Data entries
____

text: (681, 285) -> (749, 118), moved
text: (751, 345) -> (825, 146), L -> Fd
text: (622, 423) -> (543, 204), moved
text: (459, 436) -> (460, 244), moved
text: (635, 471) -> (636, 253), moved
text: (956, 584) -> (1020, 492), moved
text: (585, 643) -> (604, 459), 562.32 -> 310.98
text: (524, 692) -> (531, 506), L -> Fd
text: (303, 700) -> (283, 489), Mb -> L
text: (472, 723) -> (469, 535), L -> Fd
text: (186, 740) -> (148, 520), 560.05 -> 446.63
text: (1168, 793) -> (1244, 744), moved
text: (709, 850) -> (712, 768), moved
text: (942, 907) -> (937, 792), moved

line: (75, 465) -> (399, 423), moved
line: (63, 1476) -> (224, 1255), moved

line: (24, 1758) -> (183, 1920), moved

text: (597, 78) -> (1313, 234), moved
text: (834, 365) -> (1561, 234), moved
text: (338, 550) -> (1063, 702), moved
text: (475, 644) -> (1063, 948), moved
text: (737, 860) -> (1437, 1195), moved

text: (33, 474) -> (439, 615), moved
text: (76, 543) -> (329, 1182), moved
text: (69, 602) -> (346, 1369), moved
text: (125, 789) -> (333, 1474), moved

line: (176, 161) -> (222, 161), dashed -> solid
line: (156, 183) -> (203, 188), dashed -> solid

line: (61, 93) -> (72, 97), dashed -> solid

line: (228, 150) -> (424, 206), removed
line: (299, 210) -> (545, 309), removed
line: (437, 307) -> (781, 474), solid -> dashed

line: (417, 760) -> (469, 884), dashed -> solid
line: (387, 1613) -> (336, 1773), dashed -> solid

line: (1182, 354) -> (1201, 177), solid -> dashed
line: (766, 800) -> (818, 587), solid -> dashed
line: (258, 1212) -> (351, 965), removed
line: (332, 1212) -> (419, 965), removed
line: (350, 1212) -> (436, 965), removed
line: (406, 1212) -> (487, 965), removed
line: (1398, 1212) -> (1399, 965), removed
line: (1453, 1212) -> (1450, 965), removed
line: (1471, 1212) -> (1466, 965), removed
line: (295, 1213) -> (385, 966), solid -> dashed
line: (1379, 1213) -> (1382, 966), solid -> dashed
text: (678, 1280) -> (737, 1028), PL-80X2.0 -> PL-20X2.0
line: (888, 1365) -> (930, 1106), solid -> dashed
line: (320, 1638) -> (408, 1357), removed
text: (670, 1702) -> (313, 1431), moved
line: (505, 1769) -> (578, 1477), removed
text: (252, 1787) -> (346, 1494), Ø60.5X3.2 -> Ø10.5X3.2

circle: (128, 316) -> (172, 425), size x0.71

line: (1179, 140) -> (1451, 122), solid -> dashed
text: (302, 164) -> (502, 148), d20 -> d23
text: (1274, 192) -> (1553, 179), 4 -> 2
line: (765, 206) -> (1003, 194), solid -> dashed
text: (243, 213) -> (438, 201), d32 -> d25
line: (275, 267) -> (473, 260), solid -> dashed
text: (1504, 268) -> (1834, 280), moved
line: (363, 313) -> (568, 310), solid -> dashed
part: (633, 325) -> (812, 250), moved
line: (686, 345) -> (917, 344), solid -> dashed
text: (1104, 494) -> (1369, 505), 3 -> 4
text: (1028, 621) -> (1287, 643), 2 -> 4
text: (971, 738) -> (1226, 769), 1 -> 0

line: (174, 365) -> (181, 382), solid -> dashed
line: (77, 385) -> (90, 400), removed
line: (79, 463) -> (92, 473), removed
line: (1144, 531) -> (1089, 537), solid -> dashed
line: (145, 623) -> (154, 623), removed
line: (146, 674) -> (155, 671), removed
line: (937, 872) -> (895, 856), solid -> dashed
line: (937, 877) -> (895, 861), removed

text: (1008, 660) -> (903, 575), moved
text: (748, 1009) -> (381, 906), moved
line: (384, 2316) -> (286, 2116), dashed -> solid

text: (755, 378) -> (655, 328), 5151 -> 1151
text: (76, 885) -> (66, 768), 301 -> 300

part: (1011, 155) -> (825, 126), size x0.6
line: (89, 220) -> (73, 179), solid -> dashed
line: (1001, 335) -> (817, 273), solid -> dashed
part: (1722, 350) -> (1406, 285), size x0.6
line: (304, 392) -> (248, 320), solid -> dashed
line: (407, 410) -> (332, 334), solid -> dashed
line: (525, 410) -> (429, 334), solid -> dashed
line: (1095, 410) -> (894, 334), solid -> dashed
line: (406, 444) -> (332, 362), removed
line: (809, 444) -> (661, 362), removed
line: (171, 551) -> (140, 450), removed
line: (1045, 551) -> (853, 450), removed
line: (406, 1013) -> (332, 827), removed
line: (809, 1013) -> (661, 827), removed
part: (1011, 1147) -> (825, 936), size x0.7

____

### [TASK DIRECTIONS]
Each entry above is to be quoted exactly.

### [REPLY TO THE TASK]
text: (681, 285) -> (749, 118), moved
text: (751, 345) -> (825, 146), L -> Fd
text: (622, 423) -> (543, 204), moved
text: (459, 436) -> (460, 244), moved
text: (635, 471) -> (636, 253), moved
text: (956, 584) -> (1020, 492), moved
text: (585, 643) -> (604, 459), 562.32 -> 310.98
text: (524, 692) -> (531, 506), L -> Fd
text: (303, 700) -> (283, 489), Mb -> L
text: (472, 723) -> (469, 535), L -> Fd
text: (186, 740) -> (148, 520), 560.05 -> 446.63
text: (1168, 793) -> (1244, 744), moved
text: (709, 850) -> (712, 768), moved
text: (942, 907) -> (937, 792), moved

line: (75, 465) -> (399, 423), moved
line: (63, 1476) -> (224, 1255), moved

line: (24, 1758) -> (183, 1920), moved

text: (597, 78) -> (1313, 234), moved
text: (834, 365) -> (1561, 234), moved
text: (338, 550) -> (1063, 702), moved
text: (475, 644) -> (1063, 948), moved
text: (737, 860) -> (1437, 1195), moved

text: (33, 474) -> (439, 615), moved
text: (76, 543) -> (329, 1182), moved
text: (69, 602) -> (346, 1369), moved
text: (125, 789) -> (333, 1474), moved

line: (176, 161) -> (222, 161), dashed -> solid
line: (156, 183) -> (203, 188), dashed -> solid

line: (61, 93) -> (72, 97), dashed -> solid

line: (228, 150) -> (424, 206), removed
line: (299, 210) -> (545, 309), removed
line: (437, 307) -> (781, 474), solid -> dashed

line: (417, 760) -> (469, 884), dashed -> solid
line: (387, 1613) -> (336, 1773), dashed -> solid

line: (1182, 354) -> (1201, 177), solid -> dashed
line: (766, 800) -> (818, 587), solid -> dashed
line: (258, 1212) -> (351, 965), removed
line: (332, 1212) -> (419, 965), removed
line: (350, 1212) -> (436, 965), removed
line: (406, 1212) -> (487, 965), removed
line: (1398, 1212) -> (1399, 965), removed
line: (1453, 1212) -> (1450, 965), removed
line: (1471, 1212) -> (1466, 965), removed
line: (295, 1213) -> (385, 966), solid -> dashed
line: (1379, 1213) -> (1382, 966), solid -> dashed
text: (678, 1280) -> (737, 1028), PL-80X2.0 -> PL-20X2.0
line: (888, 1365) -> (930, 1106), solid -> dashed
line: (320, 1638) -> (408, 1357), removed
text: (670, 1702) -> (313, 1431), moved
line: (505, 1769) -> (578, 1477), removed
text: (252, 1787) -> (346, 1494), Ø60.5X3.2 -> Ø10.5X3.2

circle: (128, 316) -> (172, 425), size x0.71

line: (1179, 140) -> (1451, 122), solid -> dashed
text: (302, 164) -> (502, 148), d20 -> d23
text: (1274, 192) -> (1553, 179), 4 -> 2
line: (765, 206) -> (1003, 194), solid -> dashed
text: (243, 213) -> (438, 201), d32 -> d25
line: (275, 267) -> (473, 260), solid -> dashed
text: (1504, 268) -> (1834, 280), moved
line: (363, 313) -> (568, 310), solid -> dashed
part: (633, 325) -> (812, 250), moved
line: (686, 345) -> (917, 344), solid -> dashed
text: (1104, 494) -> (1369, 505), 3 -> 4
text: (1028, 621) -> (1287, 643), 2 -> 4
text: (971, 738) -> (1226, 769), 1 -> 0

line: (174, 365) -> (181, 382), solid -> dashed
line: (77, 385) -> (90, 400), removed
line: (79, 463) -> (92, 473), removed
line: (1144, 531) -> (1089, 537), solid -> dashed
line: (145, 623) -> (154, 623), removed
line: (146, 674) -> (155, 671), removed
line: (937, 872) -> (895, 856), solid -> dashed
line: (937, 877) -> (895, 861), removed

text: (1008, 660) -> (903, 575), moved
text: (748, 1009) -> (381, 906), moved
line: (384, 2316) -> (286, 2116), dashed -> solid

text: (755, 378) -> (655, 328), 5151 -> 1151
text: (76, 885) -> (66, 768), 301 -> 300

part: (1011, 155) -> (825, 126), size x0.6
line: (89, 220) -> (73, 179), solid -> dashed
line: (1001, 335) -> (817, 273), solid -> dashed
part: (1722, 350) -> (1406, 285), size x0.6
line: (304, 392) -> (248, 320), solid -> dashed
line: (407, 410) -> (332, 334), solid -> dashed
line: (525, 410) -> (429, 334), solid -> dashed
line: (1095, 410) -> (894, 334), solid -> dashed
line: (406, 444) -> (332, 362), removed
line: (809, 444) -> (661, 362), removed
line: (171, 551) -> (140, 450), removed
line: (1045, 551) -> (853, 450), removed
line: (406, 1013) -> (332, 827), removed
line: (809, 1013) -> (661, 827), removed
part: (1011, 1147) -> (825, 936), size x0.7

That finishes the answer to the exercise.